THE SCIENCE BEHIND FORTITUDE: Natalie Yelburton, Sienna [Guillory]’s character, is studying cases of spontaneous aborts and hermaphroditism in reindeer. [My character] has gone there to study apex predators—polar bears—so slightly upgrading from badgers in the U.K. He’s studying the effects of perfluorinated compounds, the chemicals and plastics that humans release into the water system that then work there way through bio-magnification into the apex predators. I still remember this! It’s amazing. It’s quite scary and it’s true—they’re seeing instances of cannibalism in polar bears and that’s partly to do with all the ice melting and the climate change and being starving and not being able to use the ice to get to their hunting grounds, but also there are weird things happening with their brains because they are exposed to so many of these chemicals. It’s all art imitating life, really. It’s interesting to read about, but also really sad that we—the big corporations of the world—are saying our profits are worth more than environmental health. I think that’s terribly wrong and we need to stand up to it. A lot of the science in this show is actually pegged on real research. There are elements to the show which are imaginative as well, but a lot of the science in it is very much true.

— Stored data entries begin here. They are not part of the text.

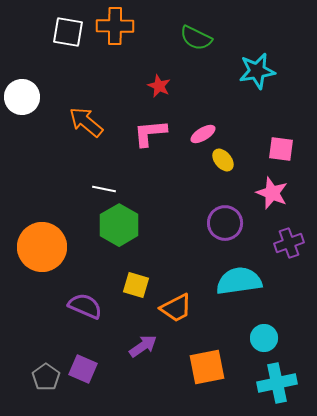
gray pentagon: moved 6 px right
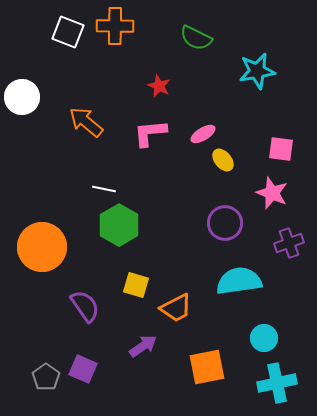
white square: rotated 12 degrees clockwise
purple semicircle: rotated 32 degrees clockwise
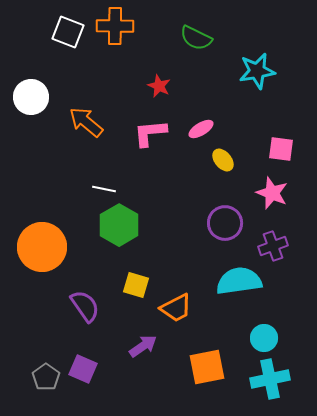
white circle: moved 9 px right
pink ellipse: moved 2 px left, 5 px up
purple cross: moved 16 px left, 3 px down
cyan cross: moved 7 px left, 4 px up
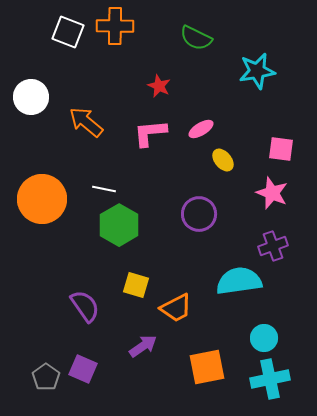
purple circle: moved 26 px left, 9 px up
orange circle: moved 48 px up
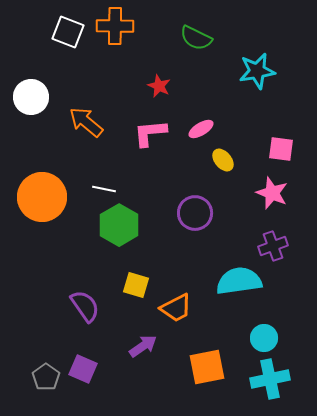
orange circle: moved 2 px up
purple circle: moved 4 px left, 1 px up
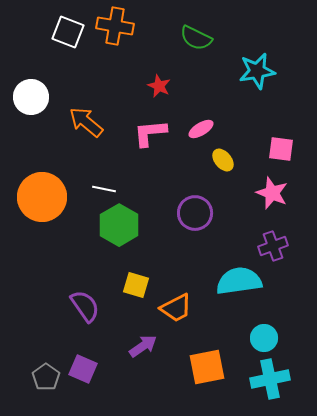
orange cross: rotated 9 degrees clockwise
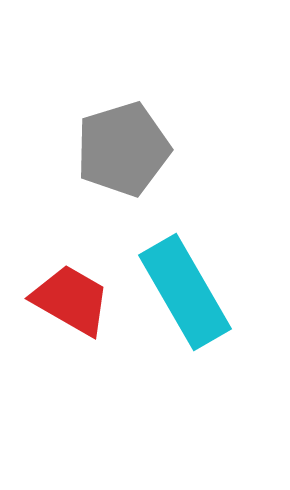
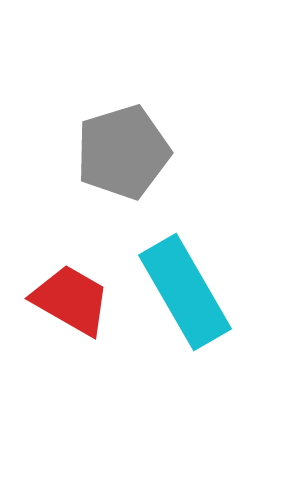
gray pentagon: moved 3 px down
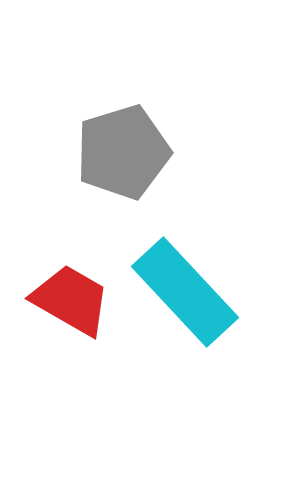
cyan rectangle: rotated 13 degrees counterclockwise
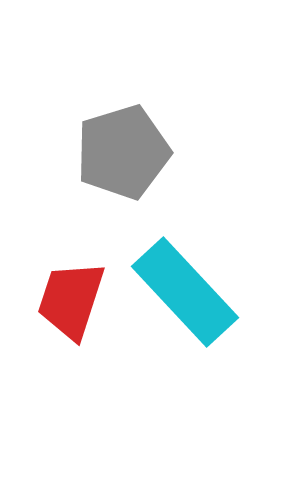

IF I COULD PLAY ANY OTHER CHARACTER ON FORTITUDE… I would be Nick’s [Nicholas Pinnock] character because he’s a helicopter pilot and he’s been driving boats around and skidoos. I’ve spent far too much time in the lab. I’ve asked them specifically, in Season Two, if I could go onto the glacier and do something on a snowmobile—getting to go on a skidoo, that’s all I want to do!

MOVIES EVERY ACTOR SHOULD SEE: Chinatown, 100 percent. Dancer in the Dark, that’s an amazing film. Raging Bull, Taxi Driver, On the Waterfront. There are some great new films as well: Birdman. The Theory of Everything—that made me cry. I was in bits.

SEASON ONE OF FORTITUDE IS CURRENTLY AIRING EVERY THURSDAY ON PIVOT.